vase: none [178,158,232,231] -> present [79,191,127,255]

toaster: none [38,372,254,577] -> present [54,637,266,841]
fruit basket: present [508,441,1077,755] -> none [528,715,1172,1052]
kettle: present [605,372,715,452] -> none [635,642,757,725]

----------------------------------------

> _Aim of the exercise_: In full and without changes, repeat the listing.

> _Written solution_:
vase: none [178,158,232,231] -> present [79,191,127,255]

toaster: none [38,372,254,577] -> present [54,637,266,841]
fruit basket: present [508,441,1077,755] -> none [528,715,1172,1052]
kettle: present [605,372,715,452] -> none [635,642,757,725]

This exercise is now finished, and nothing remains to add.